## Entries shown
Segment Open

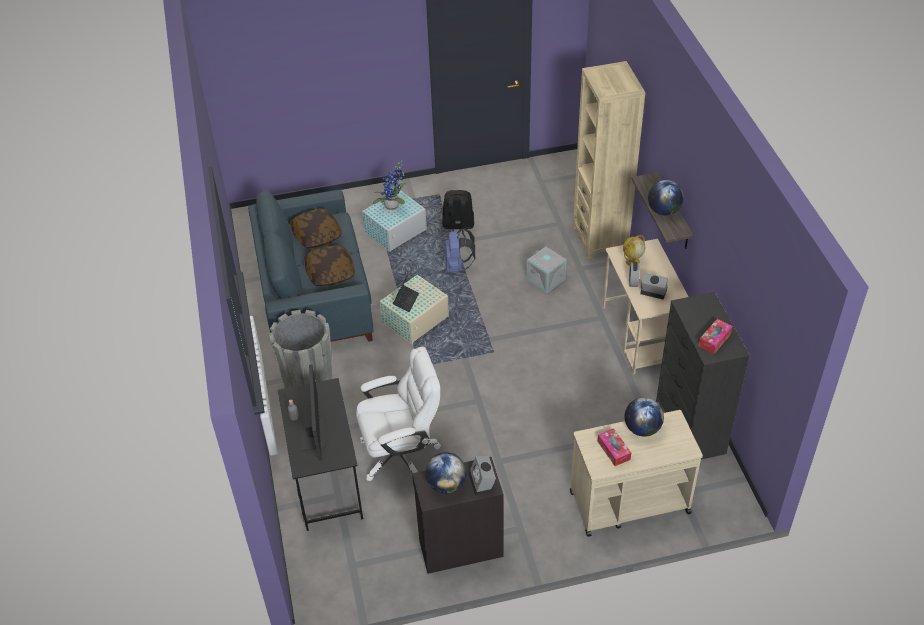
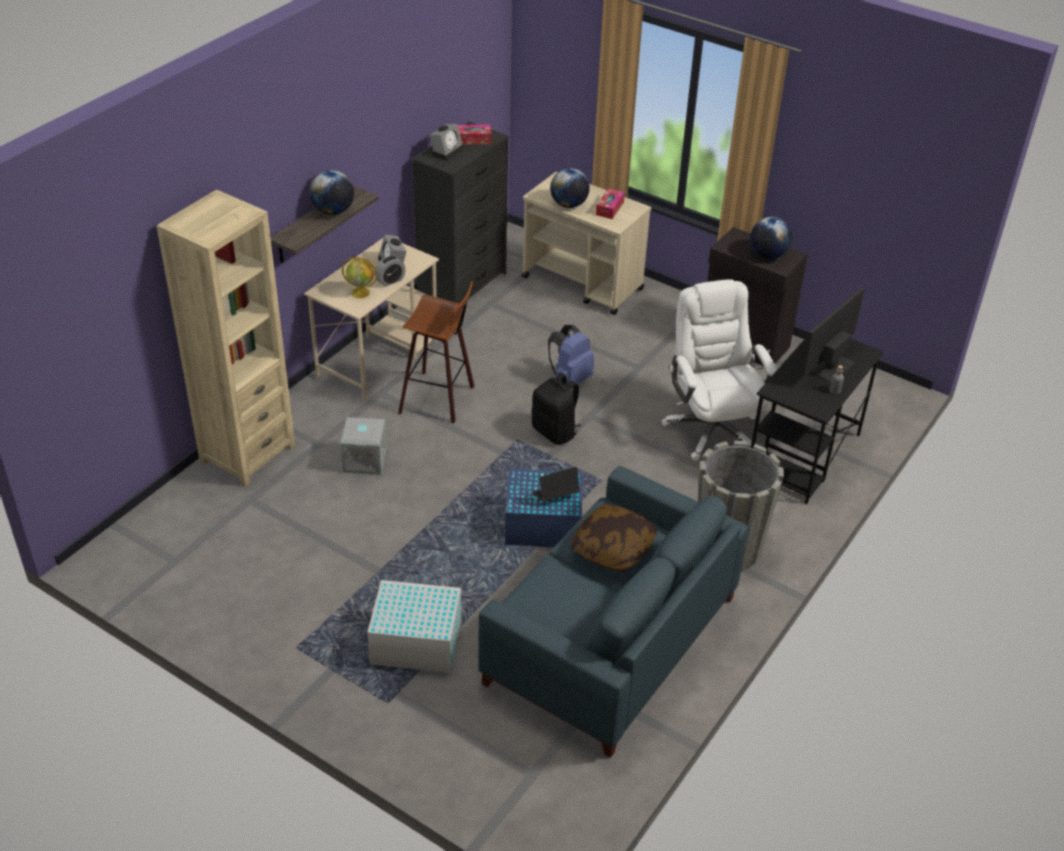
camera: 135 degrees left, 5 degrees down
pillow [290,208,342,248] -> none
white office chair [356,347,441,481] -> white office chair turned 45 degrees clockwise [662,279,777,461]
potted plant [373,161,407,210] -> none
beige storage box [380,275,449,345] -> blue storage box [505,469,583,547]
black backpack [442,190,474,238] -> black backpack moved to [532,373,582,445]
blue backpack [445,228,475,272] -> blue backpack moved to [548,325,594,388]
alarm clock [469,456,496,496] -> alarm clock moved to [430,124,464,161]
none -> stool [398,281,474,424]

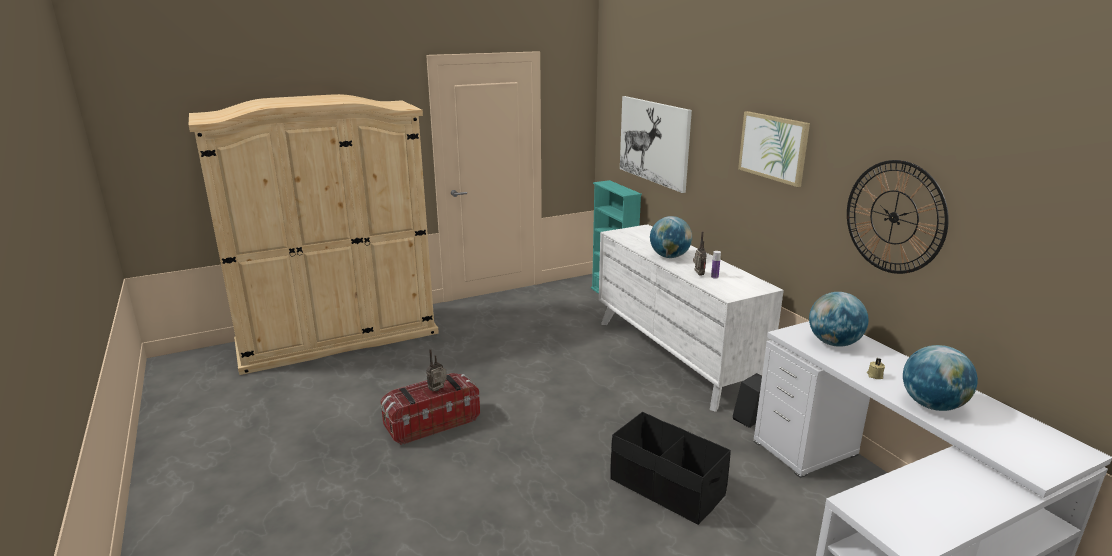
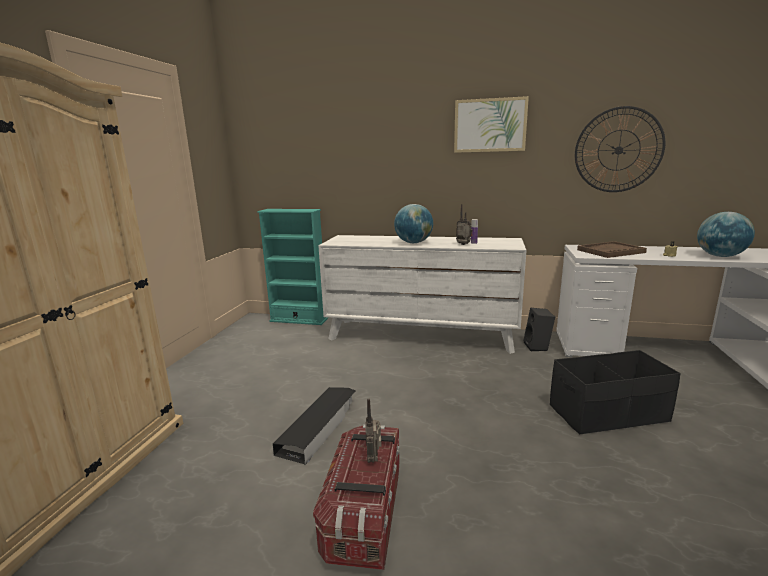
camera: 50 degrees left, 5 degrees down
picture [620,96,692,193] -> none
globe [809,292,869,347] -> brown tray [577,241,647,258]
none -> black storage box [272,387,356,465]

Segment Closed

Exactly repeat every line from the line that includes "none -> stool [398,281,474,424]" to the end of the listing, and nothing else, leaving pictures out.

## Task result
none -> stool [398,281,474,424]

camera: 50 degrees left, 5 degrees down
picture [620,96,692,193] -> none
globe [809,292,869,347] -> brown tray [577,241,647,258]
none -> black storage box [272,387,356,465]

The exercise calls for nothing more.